Try it: The required output is the exact run of lines below that opens at the line with "KCN YÊN PHONG, BẮC NINH." and closes at the line with "CTY bảo hộ lao".

Supplied material:

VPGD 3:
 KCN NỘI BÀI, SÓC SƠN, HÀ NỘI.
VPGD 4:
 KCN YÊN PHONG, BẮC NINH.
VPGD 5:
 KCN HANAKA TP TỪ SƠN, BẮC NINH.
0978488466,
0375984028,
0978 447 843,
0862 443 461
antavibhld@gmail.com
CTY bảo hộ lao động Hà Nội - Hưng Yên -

* * *

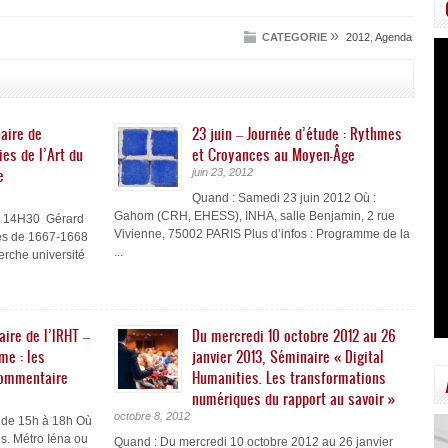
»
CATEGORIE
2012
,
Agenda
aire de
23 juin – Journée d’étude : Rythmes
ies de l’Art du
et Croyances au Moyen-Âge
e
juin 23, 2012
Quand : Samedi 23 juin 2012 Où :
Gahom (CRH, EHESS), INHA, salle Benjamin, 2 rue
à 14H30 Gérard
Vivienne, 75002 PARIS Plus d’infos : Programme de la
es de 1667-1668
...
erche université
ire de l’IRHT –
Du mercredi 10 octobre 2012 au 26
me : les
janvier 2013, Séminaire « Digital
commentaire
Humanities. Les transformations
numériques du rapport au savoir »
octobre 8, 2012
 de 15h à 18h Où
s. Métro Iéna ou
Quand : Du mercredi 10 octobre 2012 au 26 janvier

Solution to this problem:
 KCN YÊN PHONG, BẮC NINH.
VPGD 5:
 KCN HANAKA TP TỪ SƠN, BẮC NINH.
0978488466,
0375984028,
0978 447 843,
0862 443 461
antavibhld@gmail.com
CTY bảo hộ lao động Hà Nội - Hưng Yên -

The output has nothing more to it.